Martin Braukmann, AfD: Na gut. Dann habe ich noch eine letzte Frage. Ich habe mal gelesen in der „Zeit“, dass der PCR-Test nicht nur auf das Coronavirus reagiert, sondern auch auf andere Viren. Ich habe irgendwo gelesen: bis zu 40 Stück. Stimmt das?
Prof. Dr. Hendrik Streeck: Nein. Also, nein, ich muss es dahin gehend differenzieren: Mit PCR können wir fast jedes Virus nachweisen. Aber PCR ist eine Methode. Das ist quasi wie für die Mikrobiologen ein Mikroskop. Aber wir unterscheiden durch den genetischen Code, welches Virus wir nachweisen wollen. Und dadurch kann das höchst spezifisch auf das SARS-Cov-2-Virus hin zugeschnitten werden und wurde zugeschnitten.
Martin Braukmann, AfD: Gut. Okay, das waren dann meine Fragen. Danke sehr.
Vors. Andreas Nowak: Dann bedanke ich mich sehr herzlich und frage jetzt in die Runde: Gibt es noch weiteren Fragebedarf vonseiten der Fraktionen? – Das kann ich nicht erkennen.
Dann sind wir für den heutigen Tag am Ende der Vernehmung des Sachverständigen angelangt und ich darf fragen: Wird eine Vereidigung des Sachverständigen beantragt? – Das ist nicht der Fall. Dann darf ich jetzt noch mal davon ausgehen, dass die Vernehmung abgeschlossen ist.

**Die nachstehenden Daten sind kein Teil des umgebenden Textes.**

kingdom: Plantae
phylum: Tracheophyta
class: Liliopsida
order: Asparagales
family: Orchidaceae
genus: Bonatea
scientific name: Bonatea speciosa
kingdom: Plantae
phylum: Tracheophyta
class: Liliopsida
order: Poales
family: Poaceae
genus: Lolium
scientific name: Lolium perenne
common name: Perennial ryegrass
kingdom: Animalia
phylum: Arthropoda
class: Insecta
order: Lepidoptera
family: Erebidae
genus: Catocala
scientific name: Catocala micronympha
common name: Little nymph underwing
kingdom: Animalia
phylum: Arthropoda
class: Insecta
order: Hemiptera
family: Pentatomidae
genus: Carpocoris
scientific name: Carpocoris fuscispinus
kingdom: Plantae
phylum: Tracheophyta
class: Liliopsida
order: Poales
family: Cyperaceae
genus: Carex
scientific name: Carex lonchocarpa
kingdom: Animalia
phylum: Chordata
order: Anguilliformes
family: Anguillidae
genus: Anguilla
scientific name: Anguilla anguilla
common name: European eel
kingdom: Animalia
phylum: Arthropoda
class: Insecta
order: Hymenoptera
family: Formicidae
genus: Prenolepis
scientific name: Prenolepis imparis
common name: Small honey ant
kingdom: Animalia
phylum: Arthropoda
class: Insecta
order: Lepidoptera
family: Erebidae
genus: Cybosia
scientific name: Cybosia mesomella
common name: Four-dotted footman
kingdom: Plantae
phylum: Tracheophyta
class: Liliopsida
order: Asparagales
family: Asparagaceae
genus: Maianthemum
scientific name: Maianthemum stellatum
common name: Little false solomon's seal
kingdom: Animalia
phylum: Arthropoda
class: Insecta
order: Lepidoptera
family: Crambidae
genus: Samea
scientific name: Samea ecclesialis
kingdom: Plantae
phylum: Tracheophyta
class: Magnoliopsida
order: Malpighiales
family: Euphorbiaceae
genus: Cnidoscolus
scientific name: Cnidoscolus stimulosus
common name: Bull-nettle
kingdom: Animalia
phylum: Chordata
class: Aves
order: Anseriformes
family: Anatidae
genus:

Dann stelle ich fest, dass der Ausschuss keine weiteren Fragen mehr an Sie richten will. Ich habe Sie eingangs zur möglichen Strafbarkeit wegen falscher Aussage belehrt und gebe Ihnen hiermit die Gelegenheit, Ihre Aussage zu korrigieren, bevor ich die Vernehmung offiziell beende. – Kein Korrekturbedarf; gut.
Dann weise ich Sie abschließend auf Folgendes hin: Nach Fertigung des Stenografischen Protokolls Ihrer Aussage erhalten Sie eine Ausfertigung übersandt und haben die Möglichkeit, binnen zwei Wochen nach Zugang des Protokolls gegenüber dem Untersuchungsausschuss schriftlich Einwendungen geltend zu machen. Ihre Einwendungen sollten sich dabei nicht auf den Inhalt Ihrer Aussage beziehen, sondern lediglich auf die korrekte Wiedergabe der Ausführungen.
Nach Eingang Ihrer Einwendungen wird der Untersuchungsausschuss Sie voraussichtlich aus dem Zeugenstand als Sachverständiger entlassen. Ihre erneute Anwesenheit vor dem Untersuchungsausschuss ist dafür nicht erforderlich.
Damit schließe ich die Einvernahme des Sachverständigen und unterbreche die Sitzung.